» **Exercise details**
Reproduce the text read from every one of the records below, line for line and without any change. Leave the pictures out of your answer.

» **Data supplied**
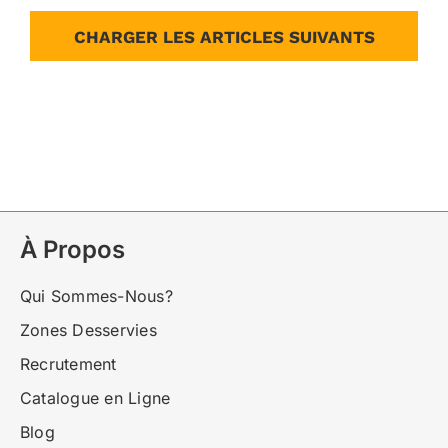
CHARGER LES ARTICLES SUIVANTS
À Propos
Qui Sommes-Nous?
Zones Desservies
Recrutement
Catalogue en Ligne
Blog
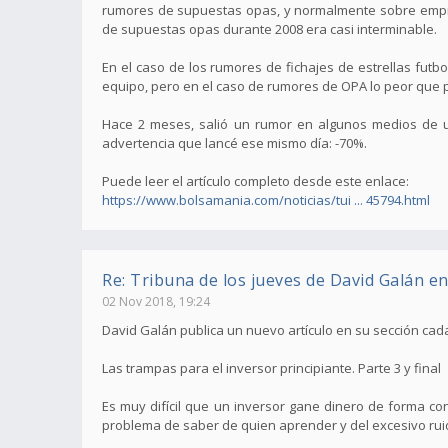
rumores de supuestas opas, y normalmente sobre empre
de supuestas opas durante 2008 era casi interminable.
En el caso de los rumores de fichajes de estrellas fut
equipo, pero en el caso de rumores de OPA lo peor que p
Hace 2 meses, salió un rumor en algunos medios de 
advertencia que lancé ese mismo día: -70%.
Puede leer el artículo completo desde este enlace:
https://www.bolsamania.com/noticias/tui ... 45794.html
Re: Tribuna de los jueves de David Galán e
02 Nov 2018, 19:24
David Galán publica un nuevo artículo en su sección ca
Las trampas para el inversor principiante. Parte 3 y final
Es muy difícil que un inversor gane dinero de forma c
problema de saber de quien aprender y del excesivo ruido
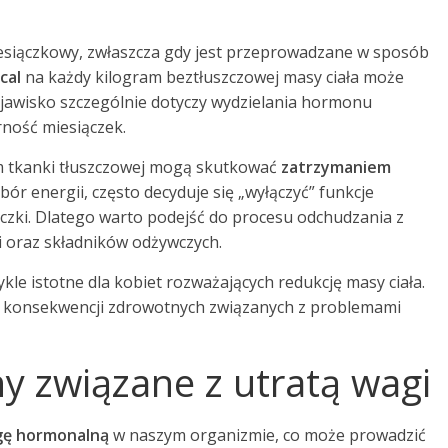
esiączkowy, zwłaszcza gdy jest przeprowadzane w sposób
cal
na każdy kilogram beztłuszczowej masy ciała może
zjawisko szczególnie dotyczy wydzielania hormonu
rność miesiączek.
om tkanki tłuszczowej mogą skutkować
zatrzymaniem
ór energii, często decyduje się „wyłączyć” funkcje
czki. Dlatego warto podejść do procesu odchudzania z
i oraz składników odżywczych.
ykle istotne dla kobiet rozważających redukcję masy ciała.
h konsekwencji zdrowotnych związanych z problemami
 związane z utratą wagi
ę hormonalną
w naszym organizmie, co może prowadzić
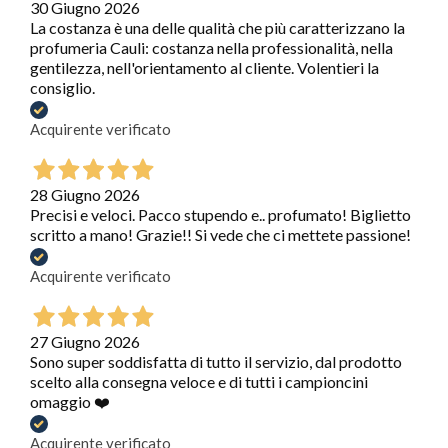
30 Giugno 2026
La costanza è una delle qualità che più caratterizzano la
profumeria Cauli: costanza nella professionalità, nella
gentilezza, nell'orientamento al cliente. Volentieri la
consiglio.
Acquirente verificato
28 Giugno 2026
Precisi e veloci. Pacco stupendo e.. profumato! Biglietto
scritto a mano! Grazie!! Si vede che ci mettete passione!
Acquirente verificato
27 Giugno 2026
Sono super soddisfatta di tutto il servizio, dal prodotto
scelto alla consegna veloce e di tutti i campioncini
omaggio ❤️
Acquirente verificato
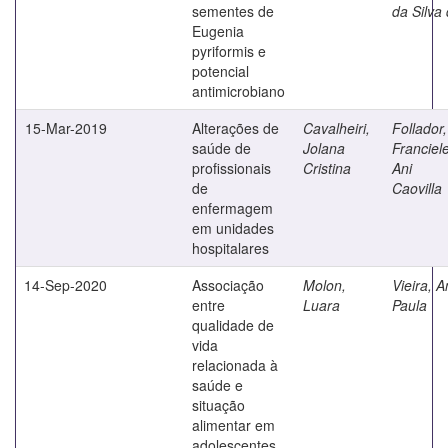
sementes de
da Silva
Eugenia
pyriformis e
potencial
antimicrobiano
15-Mar-2019
Alterações de
Cavalheiri,
Follador,
saúde de
Jolana
Franciel
profissionais
Cristina
Ani
de
Caovilla
enfermagem
em unidades
hospitalares
14-Sep-2020
Associação
Molon,
Vieira, 
entre
Luara
Paula
qualidade de
vida
relacionada à
saúde e
situação
alimentar em
adolescentes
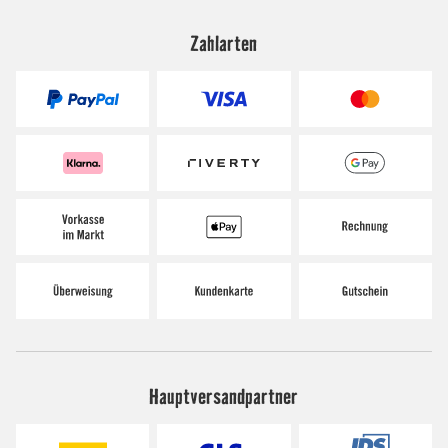
Zahlarten
Hauptversandpartner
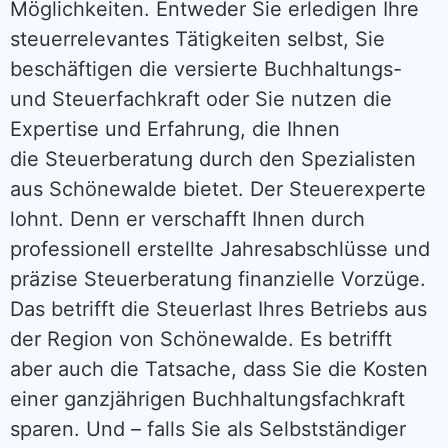
Möglichkeiten. Entweder Sie erledigen Ihre
steuerrelevantes Tätigkeiten selbst, Sie
beschäftigen die versierte Buchhaltungs-
und Steuerfachkraft oder Sie nutzen die
Expertise und Erfahrung, die Ihnen
die Steuerberatung durch den Spezialisten
aus Schönewalde bietet. Der Steuerexperte
lohnt. Denn er verschafft Ihnen durch
professionell erstellte Jahresabschlüsse und
präzise Steuerberatung finanzielle Vorzüge.
Das betrifft die Steuerlast Ihres Betriebs aus
der Region von Schönewalde. Es betrifft
aber auch die Tatsache, dass Sie die Kosten
einer ganzjährigen Buchhaltungsfachkraft
sparen. Und – falls Sie als Selbstständiger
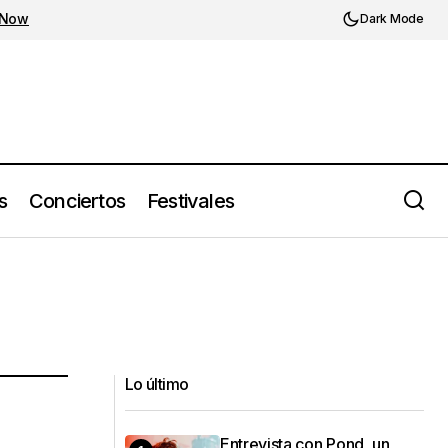
 Now
Dark Mode
s
Conciertos
Festivales
Lo último
Entrevista con Pond, un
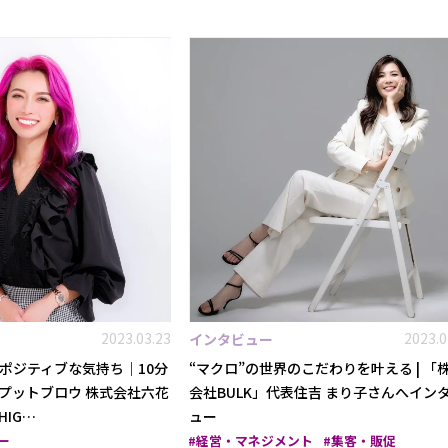
2023.03.23
2023.0
インタビュー
ポジティブな気持ち｜10分
“マクロ”の世界のこだわりを叶える | 「
プットブロウ 株式会社六花
会社BULK」代表住吉 まり子さんへイン
HIG…
ュー
ー
経営・マネジメント
集客・販促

» **Finished exercise**
CHARGER LES ARTICLES SUIVANTS
À Propos
Qui Sommes-Nous?
Zones Desservies
Recrutement
Catalogue en Ligne
Blog
rumores de supuestas opas, y normalmente sobre empre
de supuestas opas durante 2008 era casi interminable.
En el caso de los rumores de fichajes de estrellas fut
equipo, pero en el caso de rumores de OPA lo peor que p
Hace 2 meses, salió un rumor en algunos medios de 
advertencia que lancé ese mismo día: -70%.
Puede leer el artículo completo desde este enlace:
https://www.bolsamania.com/noticias/tui ... 45794.html
Re: Tribuna de los jueves de David Galán e
02 Nov 2018, 19:24
David Galán publica un nuevo artículo en su sección ca
Las trampas para el inversor principiante. Parte 3 y final
Es muy difícil que un inversor gane dinero de forma c
problema de saber de quien aprender y del excesivo ruido
esiączkowy, zwłaszcza gdy jest przeprowadzane w sposób
cal
na każdy kilogram beztłuszczowej masy ciała może
zjawisko szczególnie dotyczy wydzielania hormonu
rność miesiączek.
om tkanki tłuszczowej mogą skutkować
zatrzymaniem
ór energii, często decyduje się „wyłączyć” funkcje
czki. Dlatego warto podejść do procesu odchudzania z
i oraz składników odżywczych.
ykle istotne dla kobiet rozważających redukcję masy ciała.
h konsekwencji zdrowotnych związanych z problemami
 związane z utratą wagi
ę hormonalną
w naszym organizmie, co może prowadzić
30 Giugno 2026
La costanza è una delle qualità che più caratterizzano la
profumeria Cauli: costanza nella professionalità, nella
gentilezza, nell'orientamento al cliente. Volentieri la
consiglio.
Acquirente verificato
28 Giugno 2026
Precisi e veloci. Pacco stupendo e.. profumato! Biglietto
scritto a mano! Grazie!! Si vede che ci mettete passione!
Acquirente verificato
27 Giugno 2026
Sono super soddisfatta di tutto il servizio, dal prodotto
scelto alla consegna veloce e di tutti i campioncini
omaggio ❤️
Acquirente verificato
sementes de
da Silva
Eugenia
pyriformis e
potencial
antimicrobiano
15-Mar-2019
Alterações de
Cavalheiri,
Follador,
saúde de
Jolana
Franciel
profissionais
Cristina
Ani
de
Caovilla
enfermagem
em unidades
hospitalares
14-Sep-2020
Associação
Molon,
Vieira, 
entre
Luara
Paula
qualidade de
vida
relacionada à
saúde e
situação
alimentar em
adolescentes
Zahlarten
Hauptversandpartner
Möglichkeiten. Entweder Sie erledigen Ihre
steuerrelevantes Tätigkeiten selbst, Sie
beschäftigen die versierte Buchhaltungs-
und Steuerfachkraft oder Sie nutzen die
Expertise und Erfahrung, die Ihnen
die Steuerberatung durch den Spezialisten
aus Schönewalde bietet. Der Steuerexperte
lohnt. Denn er verschafft Ihnen durch
professionell erstellte Jahresabschlüsse und
präzise Steuerberatung finanzielle Vorzüge.
Das betrifft die Steuerlast Ihres Betriebs aus
der Region von Schönewalde. Es betrifft
aber auch die Tatsache, dass Sie die Kosten
einer ganzjährigen Buchhaltungsfachkraft
sparen. Und – falls Sie als Selbstständiger
 Now
Dark Mode
s
Conciertos
Festivales
Lo último
Entrevista con Pond, un
2023.03.23
2023.0
インタビュー
ポジティブな気持ち｜10分
“マクロ”の世界のこだわりを叶える | 「
プットブロウ 株式会社六花
会社BULK」代表住吉 まり子さんへイン
HIG…
ュー
ー
経営・マネジメント
集客・販促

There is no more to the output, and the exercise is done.